In other instances, the makeup team took suggestions from the actors, such as Neil Ellice, who played Hunter-90. "If you see any close-ups of him, you'll notice that he's got some scars on his forehead and eyebrow from previous conflicts. That was Neil's idea," Noe explains. "There are other things, but more creative character conversations are had based on what we learn after viewing the footage from the camera tests. From there, just prior to beginning principal photography, my team and I discuss the looks for actor and determine an approach that utilizes artists' talents to suit actor needs."

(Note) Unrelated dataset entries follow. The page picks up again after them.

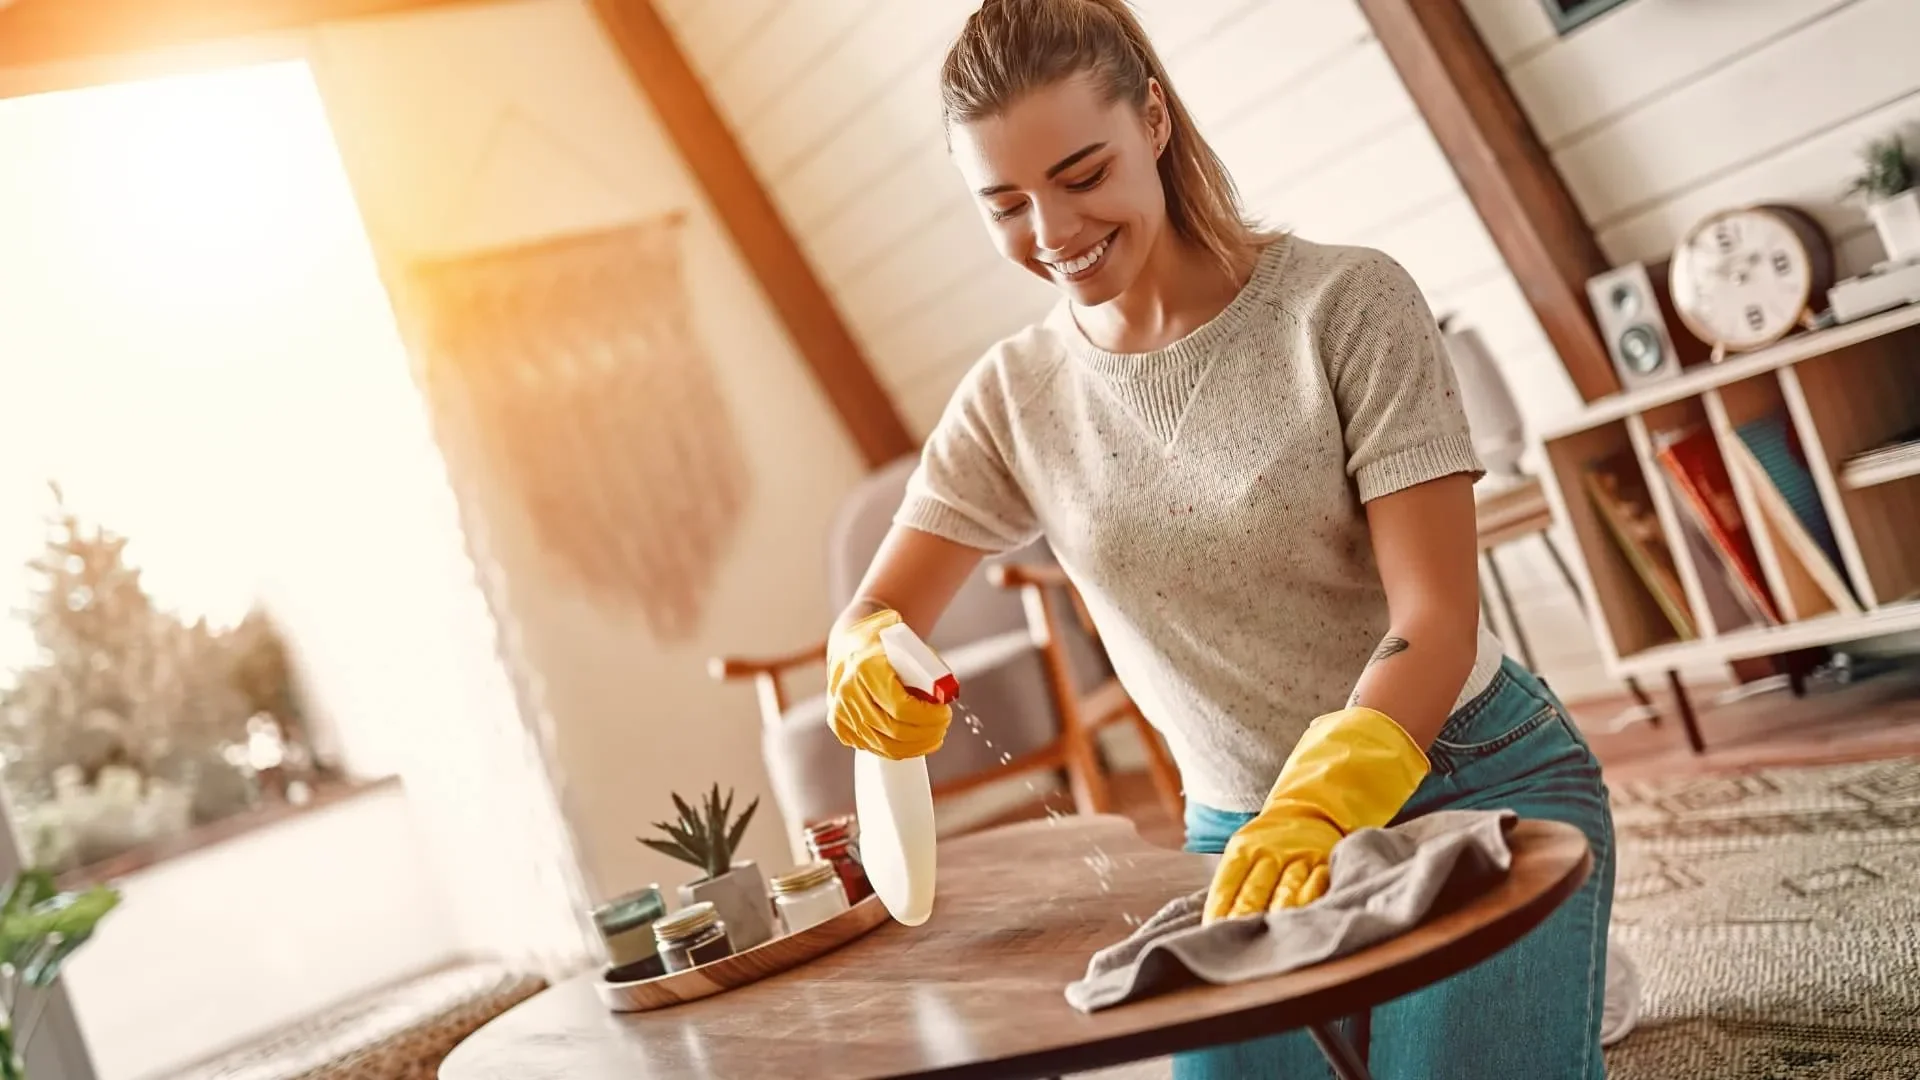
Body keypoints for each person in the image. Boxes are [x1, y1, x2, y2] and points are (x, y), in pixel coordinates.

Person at [822, 0, 1616, 1076]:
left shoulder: (1345, 302)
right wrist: (865, 657)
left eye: (1081, 173)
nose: (1052, 232)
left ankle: (1543, 975)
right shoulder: (1013, 397)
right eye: (1005, 203)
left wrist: (1321, 804)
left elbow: (1435, 617)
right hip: (1238, 848)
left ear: (1153, 119)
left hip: (1465, 781)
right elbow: (877, 612)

The sixth and final episode confirmed a major fan theory with the introduction of He Who Remains (played by Lovecraft Country's Jonathan Majors). It turns out the TVA was not the product of the Time-Keepers, but the brainchild of a brilliant 31st-century scientist who decided to prune other timelines in order to prevent an inter-dimensional war between his more belligerent variants. Like Kang the Conquerer, for instance. Despite this major reveal, however, Noe didn't need to exaggerate the look of the mysterious man behind the curtain.
"I just wanted him to look clean and well-kept," he says. "I think makeup artists and hair stylists know this: There's a time when the most important thing we can do is nothing. Just let it be. It wasn't broken, if you will. All we did was even him out and make sure he wasn't shiny."
The Season 1 finale confirmed that Loki will be the first MCU show to officially return for a second season, but Noe and England aren't entirely sure if they'll be asked back.
Luckily, Noe has a pretty effective strategy for not getting his hopes up. "I don't assume anything, and I'm never disappointed," he admits. "One of the many wonderful reasons I love the Marvel Universe [is because] I'm in the dark until the first production meeting. I'll get a call six or eight weeks out. I suspect I'll get that call [but] when I'll get that call, I don't know."
When the phone does finally ring, the makeup artist will be ready to jump back into the fray. "I really am allured by the unknown," he continues. "I've never done anything else in my life, so career-wise, whatever they dream up, bring it on. I'm not gonna speculate on what they'll do because they've got a handle on it. I'll do whatever they want ... It really is attractive because they're not gonna hurt you. They just keep raising the bar."
"The bigger, the better — just in terms of the scope of visual effects," England declares when we ask about what he'd like to see out of the next season. "If we can find ourselves doing more inter-dimensional wondrous shots, that's exciting. Any opportunity, I would say, to continue working with Marvel is a win because of the nature of the content, because of the quality of the work, the franchise. How significant it is relative from our day and age and the love for Marvel is so big, so the idea of working on more Marvel [content] is fun to think about."
All six episodes of Loki's debut season are now available to stream on Disney+.